MUMBAI: On Monday a senior RBI official announced new measures which he said he hopes would potentially and probably ease the suffering suffered by the suffering common sufferer. The new measures came as a huge relief for 7 Indian citizens. This journalist was able to speak with over 50% of these benefited citizens and all of them praised the foresight and compassion shown by the bank and the government, both of whom ironically are called central.
Among others, some of the measures announced were:
- All citizens who don’t have bank accounts will be allowed to open new bank accounts in 3 minutes under the ‘Please bank on us’ scheme and will be immediately allowed to withdraw unlimited amounts of money from any ATM in the country. There will however be a limit on their deposits which is set at ₹100 every 17 seconds.
- All unmarried people who have kids are allowed to withdraw ₹2 lakhs per kid per day provided they can furnish DNA evidence proving they are the parents of the said kid. This resulted in a lot quick Facebook ‘Relationship Status’ updates, however their children have been depressed ever since they were made aware that they will never be allowed to get a passport or any other government identification which requires both Father’s and Mother’s name, until the time the parents marry each other.
- All petrol pumps selling air turbine fuel will accept old and fake notes till 31st March 2019. This is said to be a major relief for all the common men who own cars which work on jet fuel.
- All those holding a salary account with any bank and earning a net income of less than ₹10,000 will be outside all withdrawals limit set till date, provided they have a minimum account balance of ₹2 lakhs and own at least 2 credit cards. This is seen as a direct reward for all in the lower and middle income group who have wholeheartedly embraced digital and electronic banking.
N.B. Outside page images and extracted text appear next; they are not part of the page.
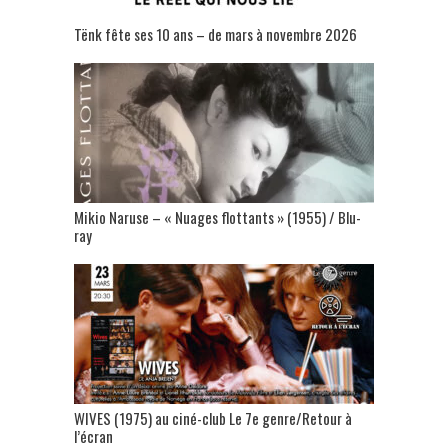
Tënk fête ses 10 ans – de mars à novembre 2026
Mikio Naruse – « Nuages flottants » (1955) / Blu-
ray
WIVES (1975) au ciné-club Le 7e genre/Retour à
l’écran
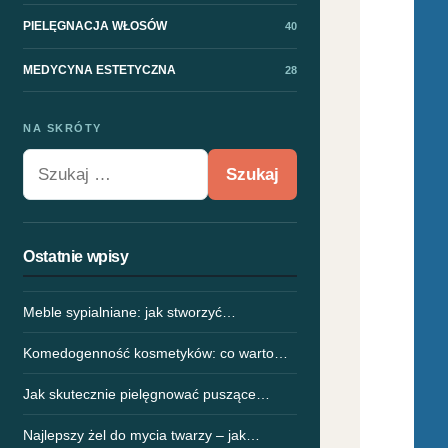
PIELĘGNACJA WŁOSÓW
40
MEDYCYNA ESTETYCZNA
28
NA SKRÓTY
Szukaj:
Ostatnie wpisy
Meble sypialniane: jak stworzyć…
Komedogenność kosmetyków: co warto…
Jak skutecznie pielęgnować puszące…
Najlepszy żel do mycia twarzy – jak…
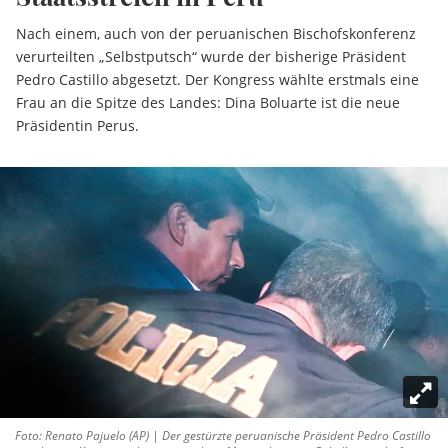
Nach einem, auch von der peruanischen Bischofskonferenz
verurteilten „Selbstputsch“ wurde der bisherige Präsident
Pedro Castillo abgesetzt. Der Kongress wählte erstmals eine
Frau an die Spitze des Landes: Dina Boluarte ist die neue
Präsidentin Perus.
Foto: Renato Pajuelo (AP) | Der gestürzte peruanische Präsident Pedro Castillo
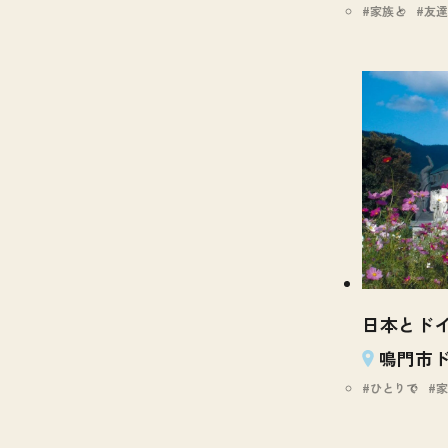
家族と
友達
日本とドイ
鳴門市
ひとりで
家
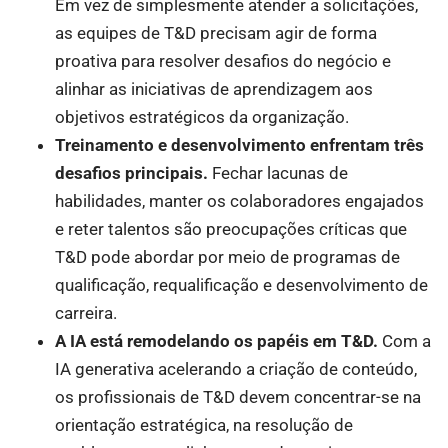
Em vez de simplesmente atender a solicitações,
as equipes de T&D precisam agir de forma
proativa para resolver desafios do negócio e
alinhar as iniciativas de aprendizagem aos
objetivos estratégicos da organização.
Treinamento e desenvolvimento enfrentam três
desafios principais.
Fechar lacunas de
habilidades, manter os colaboradores engajados
e reter talentos são preocupações críticas que
T&D pode abordar por meio de programas de
qualificação, requalificação e desenvolvimento de
carreira.
A IA está remodelando os papéis em T&D.
Com a
IA generativa acelerando a criação de conteúdo,
os profissionais de T&D devem concentrar-se na
orientação estratégica, na resolução de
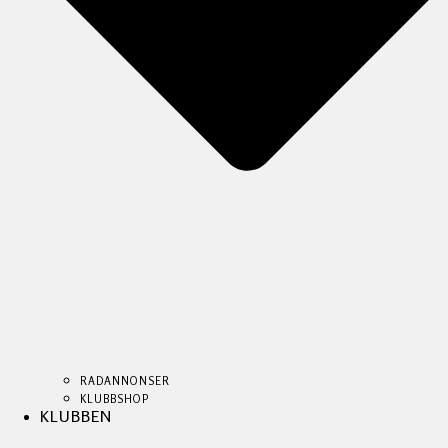
RADANNONSER
KLUBBSHOP
KLUBBEN
RADANNONSER
RADANNONSER
KLUBBSHOP
KLUBBSHOP
KLUBBEN
KLUBBEN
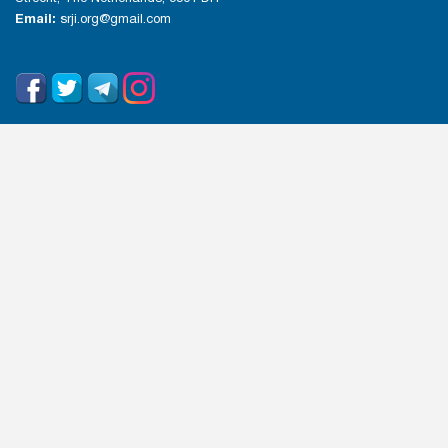
Email:
srji.org@gmail.com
- Anyone living more than 15 kilometers away from the nearest bank branch are allowed to withdraw any amount they desire if their journey to the bank branch was on foot and they can tender such proof.
- All previous announcements made by RBI during ‘Rahu Kaalam’ have been revoked. All citizens benefited by these announcements will be investigated on once the auspicious time for all such investigations are announced by the relevant experts.
- All citizens who are suffering from serious withdrawal symptoms post the exit of Arnab Goswami from Times Now are allowed withdraw any amount of cash required to cope with their depression. A qualified dentist’s certificate would be necessary.
- All those who take an oath to stop honking while driving are allowed to withdraw ₹25,000 a day and they will be gifted this amount if they uninstall horns from all their vehicles. Bank managers will check the vehicles personally in these cases.
All through Monday there were violent protests by all rich tax payers as they see this as an invasive attack on their evasive practices.
It seemed like stress had taken a toll on Mr. Das as his usually impeccable spectacles looked heavily smudged and his tea-stained tie looked befittingly unfitting. When questioned on the absence of his boss at all public announcements, he said Mr. Patel has been busy signing all the new notes by hand to curb out counterfeiting and honour our soldiers. He then spontaneously started singing the national anthem, visibly moved by the patriotism displayed and sacrifice made by the Governor. Two journalists at the press conference suffered minor injuries. They later disclosed that they were surprised by hearing the national anthem and fearing public displeasure stood up too fast, the movement causing whiplash in their neck and back. They’ve been prescribed painkillers and balm but they said they don’t have cash to pay for the medicine.